Many private clients in Uganda end up paying for two different things: a separate consultant for the drawings, and a separate contractor for the build. The drawings come from one firm; the building comes from another. There are good reasons to do this — and equally good reasons not to. The choice is rarely about price; it is about who carries the risk when something goes wrong.
Drawings-only: when it makes sense
You hire an engineering firm to produce stamped architectural, structural and services drawings + a BOQ. Then you take those drawings to a contractor (who may be a small builder, a family member, or a turn-key firm) for execution.
This is the right path when:
- You already have a contractor you trust, but no engineer.
- You want to put the build out to competitive tender — three contractors pricing the same set of drawings.
- You are building owner-driven, with your own foreman managing day labour.
- You want to control variations and pay direct to a clerk-of-works for supervision.
The risk: the design engineer signs off on the drawings, but is not responsible for what the contractor actually builds.

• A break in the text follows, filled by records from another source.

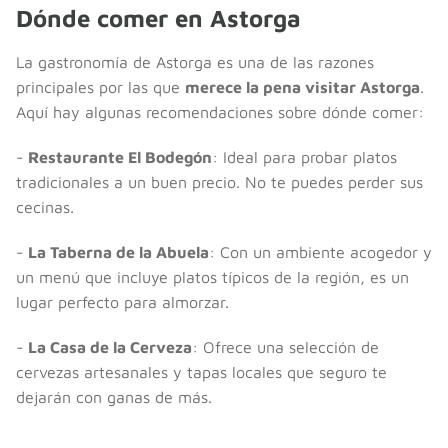
Dónde comer en Astorga
La gastronomía de Astorga es una de las razones
principales por las que
merece la pena visitar Astorga
.
Aquí hay algunas recomendaciones sobre dónde comer:
-
Restaurante El Bodegón
: Ideal para probar platos
tradicionales a un buen precio. No te puedes perder sus
cecinas.
-
La Taberna de la Abuela
: Con un ambiente acogedor y
un menú que incluye platos típicos de la región, es un
lugar perfecto para almorzar.
-
La Casa de la Cerveza
: Ofrece una selección de
cervezas artesanales y tapas locales que seguro te
dejarán con ganas de más.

If the contractor substitutes a cheaper steel grade, or pours a weaker concrete, the engineer has no legal obligation to catch it (unless they are separately retained for site supervision).
Design-build: when it makes sense
You hire one firm to do everything — drawings, BOQ, construction, electromechanical fit-out, handover. The drawings are prepared knowing how the firm will build the work; the construction proceeds against the drawings the firm prepared.
This is the right path when:
- You are a busy client who cannot supervise weekly site meetings.
- You want one point of contact for the whole project.
- You want the engineer who signed the drawing to be the engineer on site.
- Speed matters more than tender-price optimisation.
- The building has complex electromechanical services that need to integrate with the structure (most apartment blocks).
The risk: less competitive pricing pressure on individual line items. The same firm prices the BOQ and executes it, so the BOQ tends to reflect the firm's own standard rates rather than a market floor.
A third option: drawings + supervision
A hybrid that often works well: the engineering firm produces the drawings and the BOQ, and is also retained as the clerk-of-works on site once a separate contractor is engaged. The firm visits the site daily, certifies the work against the drawings, signs off interim payment certificates, and prices variations. It splits the design integrity from the construction execution while preserving accountability.
The deciding question
Who do you want signing the certificate of practical completion when the building hands over? If you want the engineering firm that designed the building to also be the firm that signs off the handover, choose design-build. If you want one firm to design and certify, and a separately-contracted firm to build (with the option to fire them if they underperform), choose drawings + supervision. If your project is small enough and your contractor is trusted, drawings-only is fine — provided you have a clerk-of-works visiting the site at least twice a week.